- **Exercise goal**: Reproduce the records below line for line without changing a character, and leave the pictures out.
>> begin Records for the task
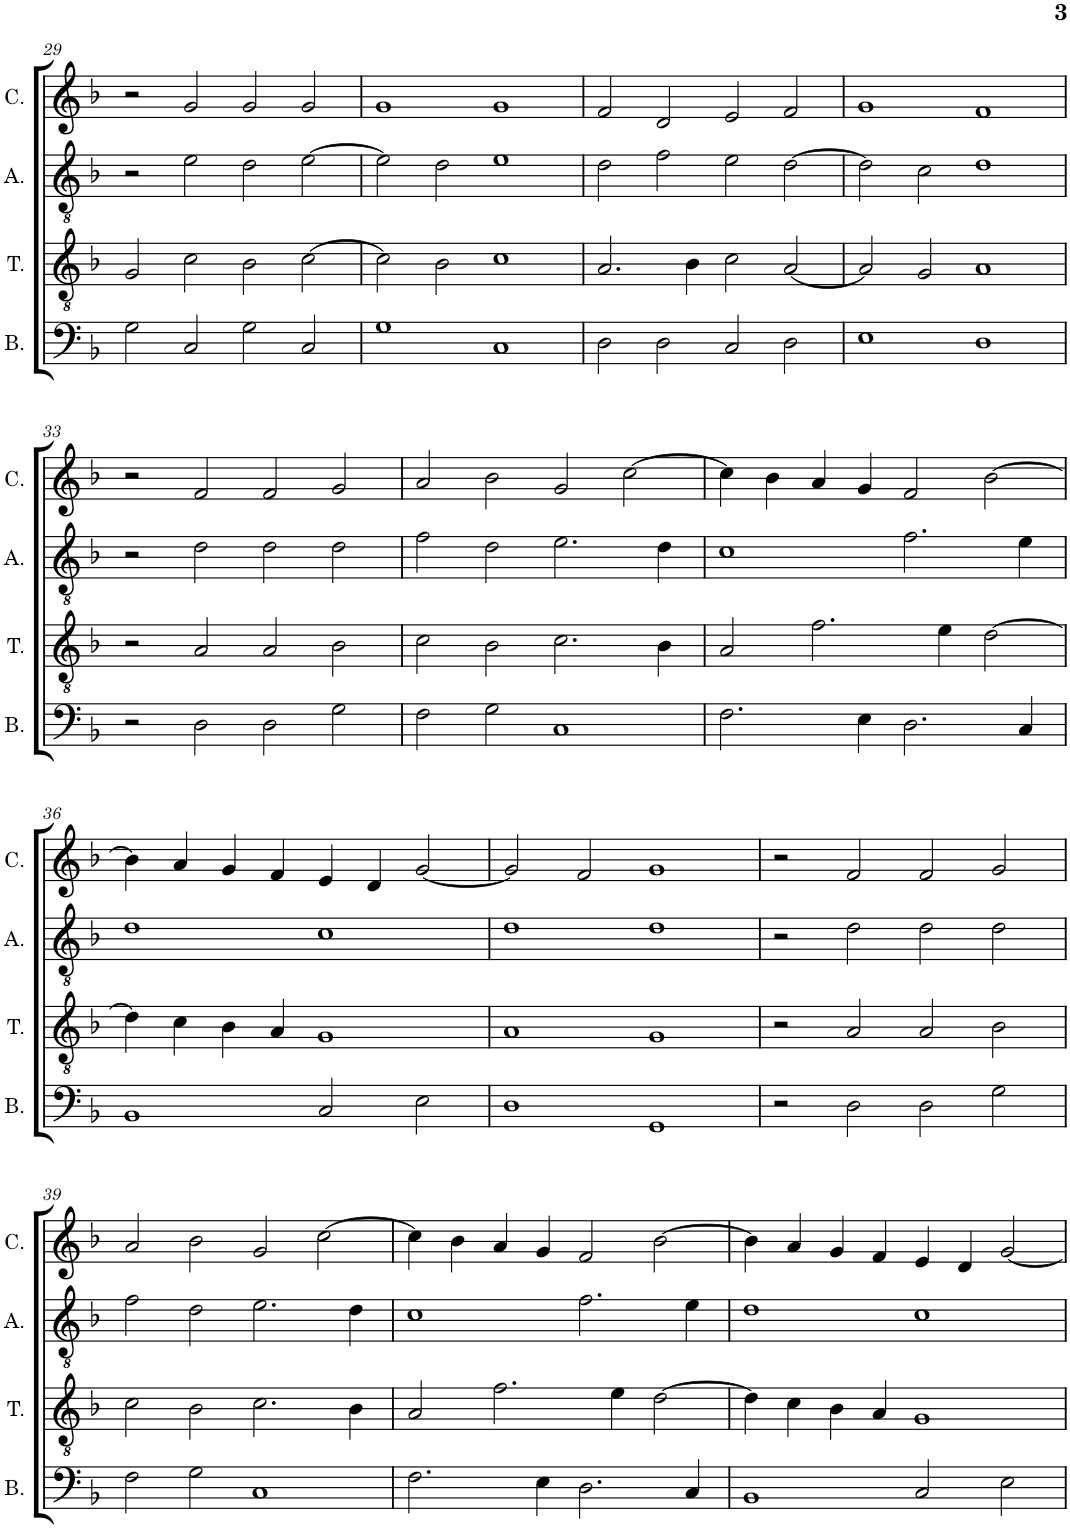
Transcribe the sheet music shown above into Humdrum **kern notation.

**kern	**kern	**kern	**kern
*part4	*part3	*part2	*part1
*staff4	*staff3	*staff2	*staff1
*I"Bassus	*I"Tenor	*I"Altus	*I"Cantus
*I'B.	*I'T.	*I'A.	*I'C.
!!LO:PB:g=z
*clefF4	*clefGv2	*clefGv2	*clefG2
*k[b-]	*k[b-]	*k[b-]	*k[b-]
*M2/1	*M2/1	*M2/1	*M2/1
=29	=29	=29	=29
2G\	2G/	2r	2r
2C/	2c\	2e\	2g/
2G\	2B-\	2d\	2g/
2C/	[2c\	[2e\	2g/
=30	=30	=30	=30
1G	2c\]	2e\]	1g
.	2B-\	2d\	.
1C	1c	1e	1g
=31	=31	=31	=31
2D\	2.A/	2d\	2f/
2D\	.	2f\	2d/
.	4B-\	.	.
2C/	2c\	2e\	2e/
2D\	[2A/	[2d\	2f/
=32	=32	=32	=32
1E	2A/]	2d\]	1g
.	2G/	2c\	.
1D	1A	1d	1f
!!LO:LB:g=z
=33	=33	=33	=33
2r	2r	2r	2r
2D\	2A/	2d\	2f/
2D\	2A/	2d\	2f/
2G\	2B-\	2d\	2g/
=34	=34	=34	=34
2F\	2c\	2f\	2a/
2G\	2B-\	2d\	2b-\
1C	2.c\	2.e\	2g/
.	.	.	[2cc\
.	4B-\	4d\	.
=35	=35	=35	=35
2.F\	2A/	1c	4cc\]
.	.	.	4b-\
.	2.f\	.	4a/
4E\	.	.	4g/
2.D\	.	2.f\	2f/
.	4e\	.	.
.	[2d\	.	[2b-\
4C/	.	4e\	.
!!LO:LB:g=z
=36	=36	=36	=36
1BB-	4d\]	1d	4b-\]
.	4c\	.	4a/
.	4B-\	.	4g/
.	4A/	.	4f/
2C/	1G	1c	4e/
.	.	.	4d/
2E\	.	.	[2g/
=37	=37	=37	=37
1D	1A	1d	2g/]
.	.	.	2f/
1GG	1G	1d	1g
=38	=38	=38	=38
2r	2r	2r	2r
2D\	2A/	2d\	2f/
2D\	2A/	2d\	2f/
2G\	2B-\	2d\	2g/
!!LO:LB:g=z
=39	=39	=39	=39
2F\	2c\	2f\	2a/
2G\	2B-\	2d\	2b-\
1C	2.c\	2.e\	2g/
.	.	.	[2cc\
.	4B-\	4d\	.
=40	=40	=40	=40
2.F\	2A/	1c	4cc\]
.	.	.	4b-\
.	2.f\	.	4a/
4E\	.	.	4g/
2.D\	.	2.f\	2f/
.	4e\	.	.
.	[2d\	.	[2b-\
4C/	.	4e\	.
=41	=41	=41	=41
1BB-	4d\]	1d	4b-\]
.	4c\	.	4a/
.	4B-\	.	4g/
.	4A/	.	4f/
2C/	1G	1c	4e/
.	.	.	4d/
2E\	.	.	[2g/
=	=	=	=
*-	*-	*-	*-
>> end Records for the task
- **Completed task**:
Transcribe the sheet music shown above into Humdrum **kern notation.

**kern	**kern	**kern	**kern
*part4	*part3	*part2	*part1
*staff4	*staff3	*staff2	*staff1
*I"Bassus	*I"Tenor	*I"Altus	*I"Cantus
*I'B.	*I'T.	*I'A.	*I'C.
!!LO:PB:g=z
*clefF4	*clefGv2	*clefGv2	*clefG2
*k[b-]	*k[b-]	*k[b-]	*k[b-]
*M2/1	*M2/1	*M2/1	*M2/1
=29	=29	=29	=29
2G\	2G/	2r	2r
2C/	2c\	2e\	2g/
2G\	2B-\	2d\	2g/
2C/	[2c\	[2e\	2g/
=30	=30	=30	=30
1G	2c\]	2e\]	1g
.	2B-\	2d\	.
1C	1c	1e	1g
=31	=31	=31	=31
2D\	2.A/	2d\	2f/
2D\	.	2f\	2d/
.	4B-\	.	.
2C/	2c\	2e\	2e/
2D\	[2A/	[2d\	2f/
=32	=32	=32	=32
1E	2A/]	2d\]	1g
.	2G/	2c\	.
1D	1A	1d	1f
!!LO:LB:g=z
=33	=33	=33	=33
2r	2r	2r	2r
2D\	2A/	2d\	2f/
2D\	2A/	2d\	2f/
2G\	2B-\	2d\	2g/
=34	=34	=34	=34
2F\	2c\	2f\	2a/
2G\	2B-\	2d\	2b-\
1C	2.c\	2.e\	2g/
.	.	.	[2cc\
.	4B-\	4d\	.
=35	=35	=35	=35
2.F\	2A/	1c	4cc\]
.	.	.	4b-\
.	2.f\	.	4a/
4E\	.	.	4g/
2.D\	.	2.f\	2f/
.	4e\	.	.
.	[2d\	.	[2b-\
4C/	.	4e\	.
!!LO:LB:g=z
=36	=36	=36	=36
1BB-	4d\]	1d	4b-\]
.	4c\	.	4a/
.	4B-\	.	4g/
.	4A/	.	4f/
2C/	1G	1c	4e/
.	.	.	4d/
2E\	.	.	[2g/
=37	=37	=37	=37
1D	1A	1d	2g/]
.	.	.	2f/
1GG	1G	1d	1g
=38	=38	=38	=38
2r	2r	2r	2r
2D\	2A/	2d\	2f/
2D\	2A/	2d\	2f/
2G\	2B-\	2d\	2g/
!!LO:LB:g=z
=39	=39	=39	=39
2F\	2c\	2f\	2a/
2G\	2B-\	2d\	2b-\
1C	2.c\	2.e\	2g/
.	.	.	[2cc\
.	4B-\	4d\	.
=40	=40	=40	=40
2.F\	2A/	1c	4cc\]
.	.	.	4b-\
.	2.f\	.	4a/
4E\	.	.	4g/
2.D\	.	2.f\	2f/
.	4e\	.	.
.	[2d\	.	[2b-\
4C/	.	4e\	.
=41	=41	=41	=41
1BB-	4d\]	1d	4b-\]
.	4c\	.	4a/
.	4B-\	.	4g/
.	4A/	.	4f/
2C/	1G	1c	4e/
.	.	.	4d/
2E\	.	.	[2g/
=	=	=	=
*-	*-	*-	*-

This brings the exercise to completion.